SOURCE MATERIAL:
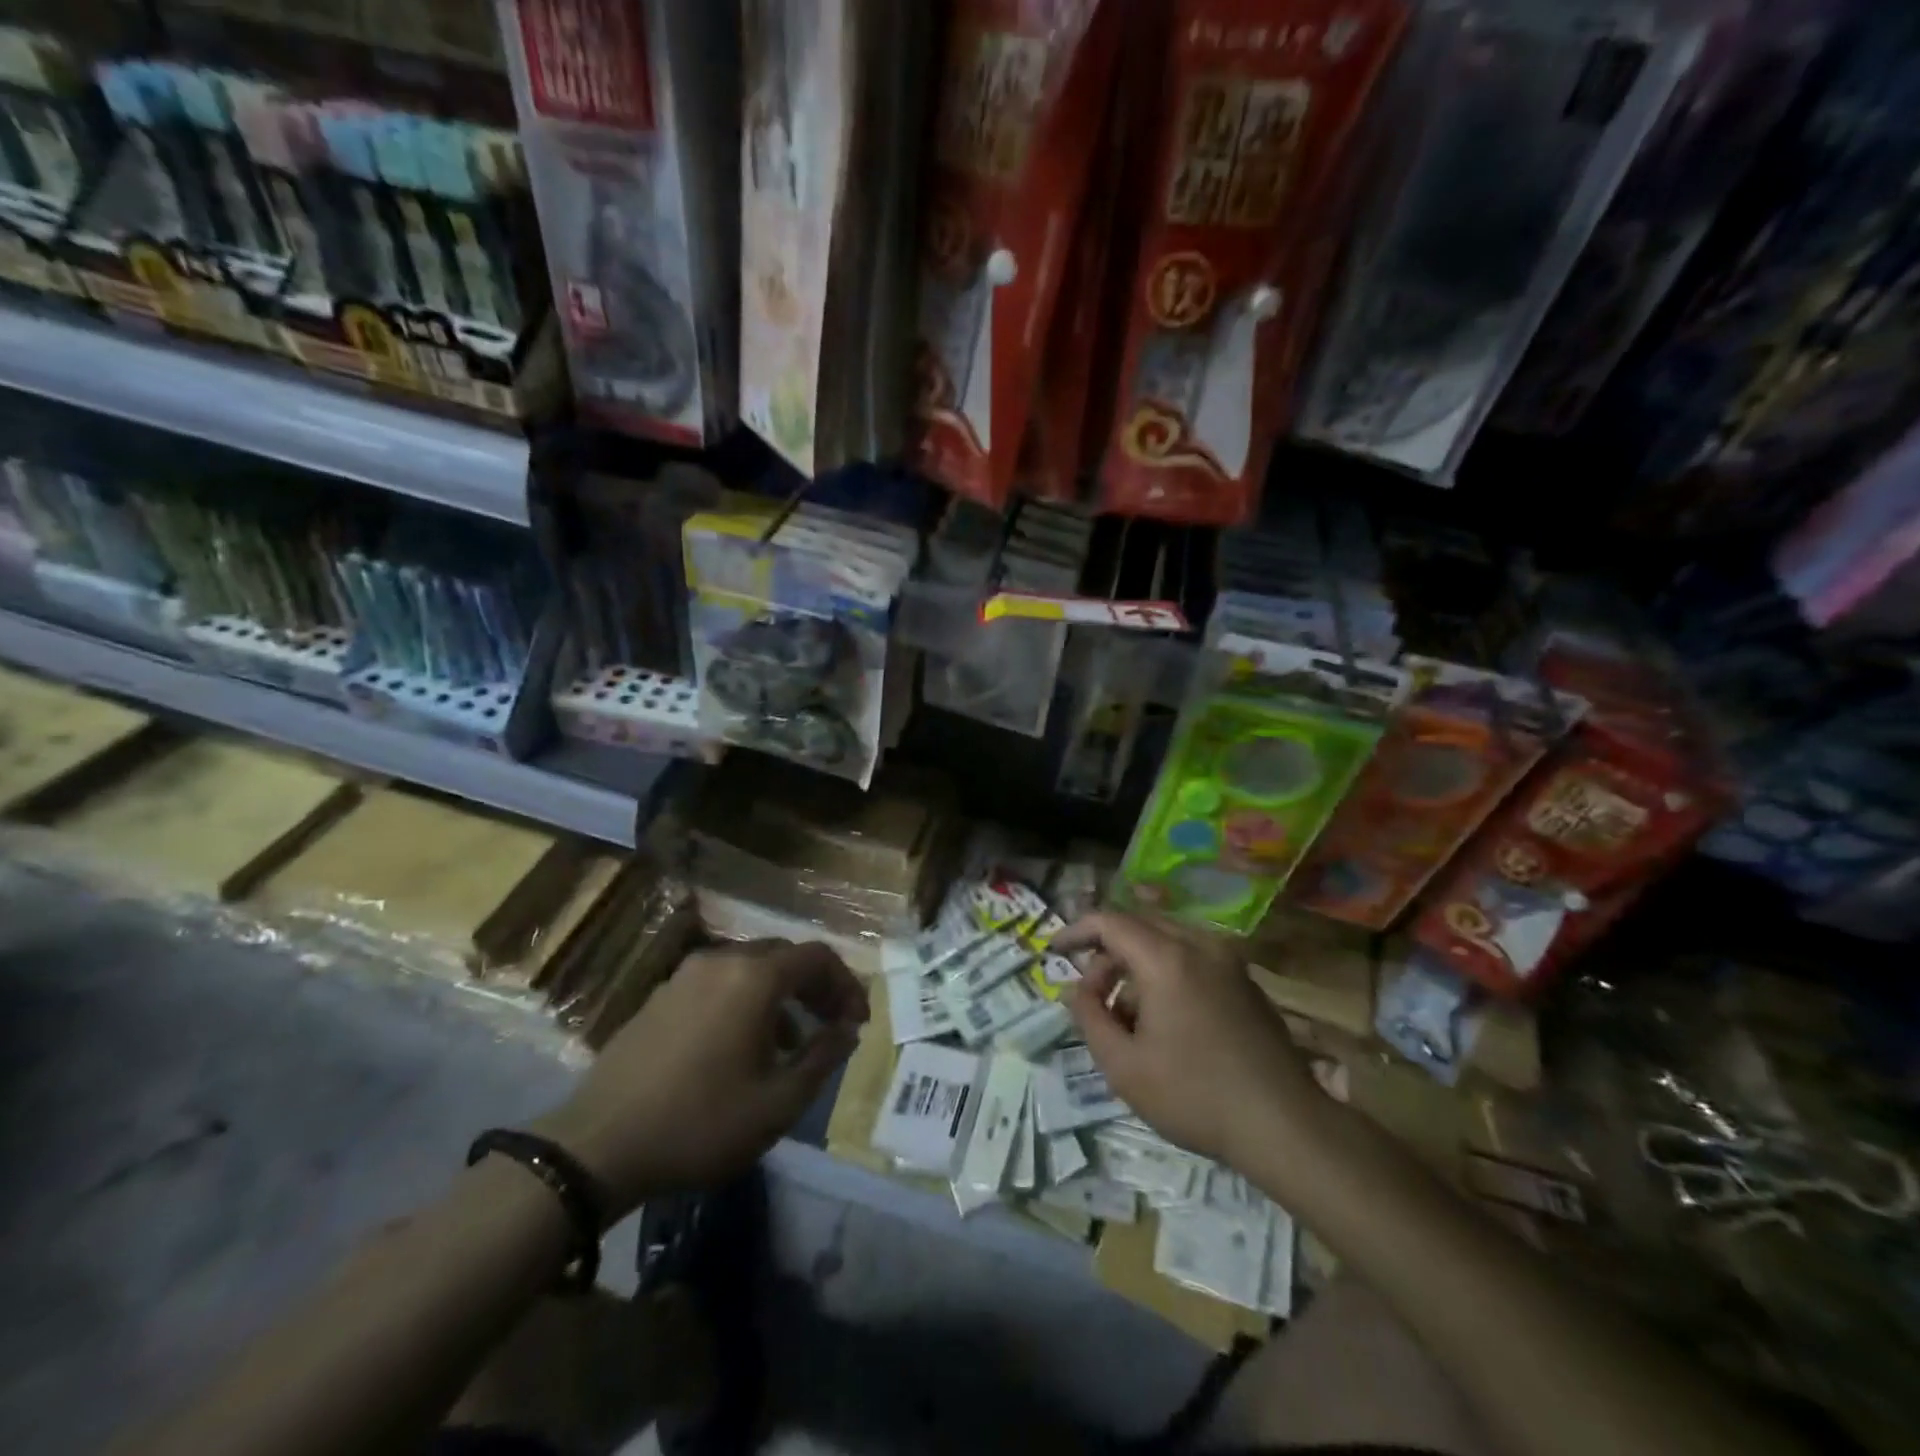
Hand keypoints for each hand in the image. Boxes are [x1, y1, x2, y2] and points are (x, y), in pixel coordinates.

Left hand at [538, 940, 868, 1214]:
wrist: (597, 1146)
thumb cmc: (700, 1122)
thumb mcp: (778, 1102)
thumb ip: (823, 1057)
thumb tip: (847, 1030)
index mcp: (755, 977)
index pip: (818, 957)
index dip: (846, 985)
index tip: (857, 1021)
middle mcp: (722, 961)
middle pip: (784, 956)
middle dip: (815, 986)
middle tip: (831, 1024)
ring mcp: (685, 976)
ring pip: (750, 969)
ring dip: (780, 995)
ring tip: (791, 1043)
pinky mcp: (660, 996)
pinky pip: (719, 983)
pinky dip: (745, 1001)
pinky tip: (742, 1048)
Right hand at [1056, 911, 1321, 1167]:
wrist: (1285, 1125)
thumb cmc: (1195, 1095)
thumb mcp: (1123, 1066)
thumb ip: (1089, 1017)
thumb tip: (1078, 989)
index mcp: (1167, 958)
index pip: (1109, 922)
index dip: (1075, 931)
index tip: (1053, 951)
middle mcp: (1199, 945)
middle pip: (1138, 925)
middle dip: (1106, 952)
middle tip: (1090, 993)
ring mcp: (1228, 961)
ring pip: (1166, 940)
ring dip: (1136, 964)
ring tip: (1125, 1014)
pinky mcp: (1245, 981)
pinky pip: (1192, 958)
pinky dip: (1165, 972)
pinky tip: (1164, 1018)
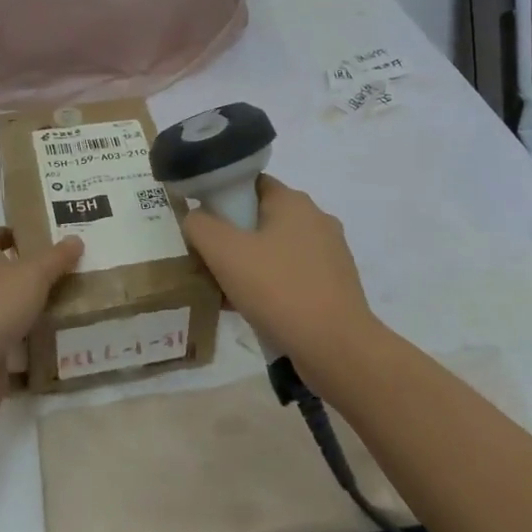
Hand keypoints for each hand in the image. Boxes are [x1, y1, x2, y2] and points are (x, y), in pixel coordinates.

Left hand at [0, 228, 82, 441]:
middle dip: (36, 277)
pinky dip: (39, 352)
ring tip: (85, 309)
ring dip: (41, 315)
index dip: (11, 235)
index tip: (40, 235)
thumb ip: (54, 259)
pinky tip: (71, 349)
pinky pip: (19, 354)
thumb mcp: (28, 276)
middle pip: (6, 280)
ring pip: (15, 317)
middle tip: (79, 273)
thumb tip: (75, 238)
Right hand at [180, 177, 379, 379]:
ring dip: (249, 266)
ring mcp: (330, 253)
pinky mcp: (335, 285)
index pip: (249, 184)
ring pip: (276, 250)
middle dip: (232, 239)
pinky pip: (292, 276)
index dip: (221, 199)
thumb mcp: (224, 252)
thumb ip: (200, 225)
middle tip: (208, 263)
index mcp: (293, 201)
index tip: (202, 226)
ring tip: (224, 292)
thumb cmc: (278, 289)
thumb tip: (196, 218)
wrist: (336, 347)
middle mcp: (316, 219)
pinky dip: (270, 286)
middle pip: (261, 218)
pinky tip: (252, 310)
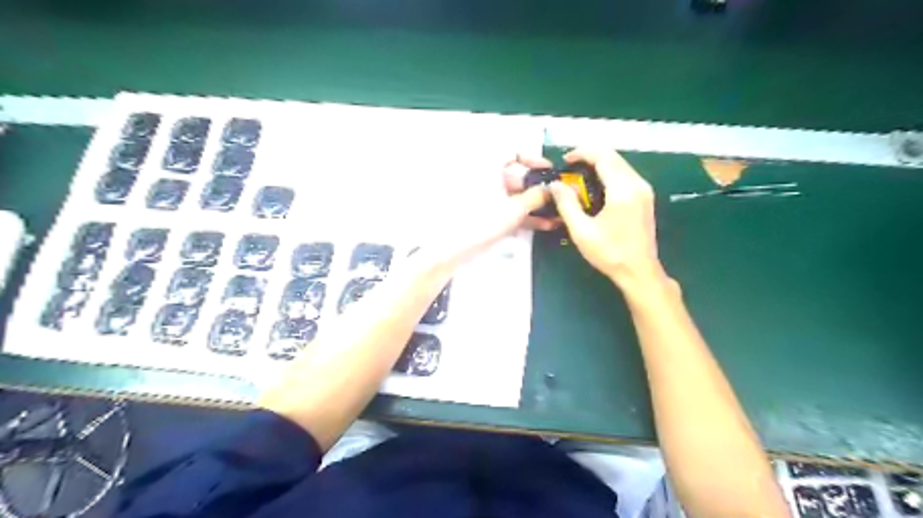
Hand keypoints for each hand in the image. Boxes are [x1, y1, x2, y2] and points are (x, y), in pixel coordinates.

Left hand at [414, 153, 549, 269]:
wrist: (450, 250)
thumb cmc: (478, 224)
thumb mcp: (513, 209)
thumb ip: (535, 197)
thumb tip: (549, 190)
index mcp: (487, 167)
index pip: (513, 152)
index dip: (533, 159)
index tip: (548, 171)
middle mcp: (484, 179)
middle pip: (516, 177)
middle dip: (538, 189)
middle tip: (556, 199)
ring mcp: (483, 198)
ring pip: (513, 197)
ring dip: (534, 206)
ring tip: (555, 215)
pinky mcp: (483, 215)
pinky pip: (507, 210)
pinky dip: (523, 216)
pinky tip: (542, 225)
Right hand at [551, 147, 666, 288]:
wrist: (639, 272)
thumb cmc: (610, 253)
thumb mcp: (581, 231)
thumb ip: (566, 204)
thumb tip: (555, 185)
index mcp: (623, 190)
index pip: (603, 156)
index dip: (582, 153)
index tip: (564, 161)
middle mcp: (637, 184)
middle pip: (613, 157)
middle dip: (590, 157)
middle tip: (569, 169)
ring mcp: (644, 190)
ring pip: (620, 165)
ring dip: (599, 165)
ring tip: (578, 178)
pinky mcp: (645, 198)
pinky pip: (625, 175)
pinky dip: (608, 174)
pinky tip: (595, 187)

EXERCISE INSTRUCTIONS: From the line that contains "pinky tip: (252, 310)" down to the last line of the material above, every line must be repeated exactly, with pictures removed and both end lines included.

COMPLETED EXERCISE:
pinky tip: (252, 310)
Hand keypoints for each hand in the image. Boxes are [x1, y1, x2, y2] and points are (x, y), in pixel coordinates.

Left hand at [414, 153, 549, 269]:
wrist: (450, 250)
thumb cmc: (478, 224)
thumb mcp: (513, 209)
thumb ip: (535, 197)
thumb tip: (549, 190)
index mcp: (487, 167)
index pip: (513, 152)
index dip: (533, 159)
index tip: (548, 171)
middle mcp: (484, 179)
middle pip: (516, 177)
middle dip: (538, 189)
middle tip: (556, 199)
ring mcp: (483, 198)
ring pip: (513, 197)
ring dip: (534, 206)
ring tip: (555, 215)
pinky mcp: (483, 215)
pinky pip: (507, 210)
pinky dip: (523, 216)
pinky tip: (542, 225)
Right hand at [551, 147, 666, 288]:
wrist: (639, 272)
thumb cmc: (610, 253)
thumb mcp: (581, 231)
thumb ip: (566, 204)
thumb tip: (555, 185)
index mcp: (623, 190)
index pip: (603, 156)
index dip: (582, 153)
index tip: (564, 161)
middle mcp: (637, 184)
middle pip: (613, 157)
middle dip: (590, 157)
middle tip: (569, 169)
ring mcp: (644, 190)
ring pip: (620, 165)
ring dip: (599, 165)
ring tip: (578, 178)
pinky mcp: (645, 198)
pinky pip: (625, 175)
pinky dip: (608, 174)
pinky tip: (595, 187)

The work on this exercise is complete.